I don't think that shoving the flop would be profitable. Actually, it might require some optimistic assumptions on our part to make it break-even. 

We have position, so we might as well use it. Sometimes the turn is a spade, and villain slows down with QQ, and we save money against the nutted part of his range. Sometimes the turn is a blank, and we get it in with adequate equity against his range. And when the turn is not a blank and he keeps putting money in, our equity against his range is so low that we have an easy fold.
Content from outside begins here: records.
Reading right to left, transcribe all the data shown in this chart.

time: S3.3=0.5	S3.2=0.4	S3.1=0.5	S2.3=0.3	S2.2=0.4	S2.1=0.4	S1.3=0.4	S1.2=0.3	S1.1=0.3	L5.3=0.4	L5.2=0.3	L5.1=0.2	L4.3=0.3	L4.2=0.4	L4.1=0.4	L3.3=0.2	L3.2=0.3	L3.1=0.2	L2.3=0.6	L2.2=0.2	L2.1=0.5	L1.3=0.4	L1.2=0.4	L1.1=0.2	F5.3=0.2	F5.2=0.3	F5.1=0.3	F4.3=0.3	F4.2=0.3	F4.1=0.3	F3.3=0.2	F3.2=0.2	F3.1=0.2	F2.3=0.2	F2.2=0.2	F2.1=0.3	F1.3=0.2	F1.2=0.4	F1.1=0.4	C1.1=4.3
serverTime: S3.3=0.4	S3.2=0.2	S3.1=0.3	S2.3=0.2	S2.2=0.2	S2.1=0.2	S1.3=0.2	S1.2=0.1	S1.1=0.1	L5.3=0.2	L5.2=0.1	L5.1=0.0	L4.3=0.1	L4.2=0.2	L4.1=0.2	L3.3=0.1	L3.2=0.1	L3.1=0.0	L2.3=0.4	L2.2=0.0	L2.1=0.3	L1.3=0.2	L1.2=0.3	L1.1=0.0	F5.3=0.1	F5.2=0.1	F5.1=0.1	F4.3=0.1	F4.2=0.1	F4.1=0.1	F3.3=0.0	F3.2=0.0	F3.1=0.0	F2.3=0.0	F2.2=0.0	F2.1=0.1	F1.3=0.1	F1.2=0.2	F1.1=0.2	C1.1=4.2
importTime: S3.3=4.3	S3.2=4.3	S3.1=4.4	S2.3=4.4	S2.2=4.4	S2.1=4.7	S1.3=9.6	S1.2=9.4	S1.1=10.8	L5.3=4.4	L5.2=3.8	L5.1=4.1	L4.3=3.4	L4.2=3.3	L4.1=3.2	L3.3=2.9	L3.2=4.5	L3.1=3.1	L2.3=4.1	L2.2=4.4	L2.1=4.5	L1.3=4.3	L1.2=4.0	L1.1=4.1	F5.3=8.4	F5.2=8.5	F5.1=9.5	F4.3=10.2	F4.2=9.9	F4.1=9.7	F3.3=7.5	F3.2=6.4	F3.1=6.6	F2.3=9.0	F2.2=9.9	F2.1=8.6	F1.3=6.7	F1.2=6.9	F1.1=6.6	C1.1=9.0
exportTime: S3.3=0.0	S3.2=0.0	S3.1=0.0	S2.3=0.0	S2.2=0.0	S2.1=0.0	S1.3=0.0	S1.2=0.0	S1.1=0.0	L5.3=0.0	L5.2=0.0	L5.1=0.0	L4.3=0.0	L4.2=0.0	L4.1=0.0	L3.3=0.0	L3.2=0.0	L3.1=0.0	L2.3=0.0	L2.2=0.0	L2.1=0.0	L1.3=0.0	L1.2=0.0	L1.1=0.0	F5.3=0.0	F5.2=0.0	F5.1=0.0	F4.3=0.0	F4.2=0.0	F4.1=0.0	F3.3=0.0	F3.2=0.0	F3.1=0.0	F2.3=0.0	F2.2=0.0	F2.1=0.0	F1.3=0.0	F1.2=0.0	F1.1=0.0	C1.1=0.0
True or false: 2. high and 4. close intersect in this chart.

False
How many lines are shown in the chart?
Whether he has a made hand or a combo-draw, we do well by seeing a turn. There is no hand in his range that we are crushing, so we're not worried about losing action. With 55 for example, we would have that issue to consider, but with QJ - I don't see how shoving does us any good.


themightyjim 10 years, 5 months ago

you plan in OP is good.  call flop and play poker on the turn.  This is also beneficial to your range as you'll have lots of draws with clean outs that don't want to jam the flop.  In general a large portion of that range will be forced to fold on blanks, so this hand gives you something that can call blanks.  You're protecting your range.


spassewr 10 years, 5 months ago

we can def fold this hand vs the range you described. when you wrote "vs xxx hands we have 42% eq" did you give him 100% pre?

vs ($fi30!$3b6o):(KT:ss,QQ,JJ,55,QJ) we have 37% on the flop (goes up to 41% if we only change $fi30 to $fi50). there are only 8 cards in the deck (K/Q/J) where we will be ahead vs his range, and that includes the Ks which will be hard to play (we may fold if he bets, or give him a free card with his sets if he checks). sure we only need 35% to gii prof ott if i didnt mess up the math, which means that we can continue on 20-27 turns depending on how picky u are %age-wise (on 6-9 turns we will have 34%).

i doubt id fold in-game vs a reg if he was x-r a decent amount and his range could be wider but some ppl dont even x-r top2/55 without backup. just something to keep in mind, i agree that gii on the flop is bad vs the avg reg at these stakes but peel-stackoff is close to BE and may be -EV vs a lot of players too.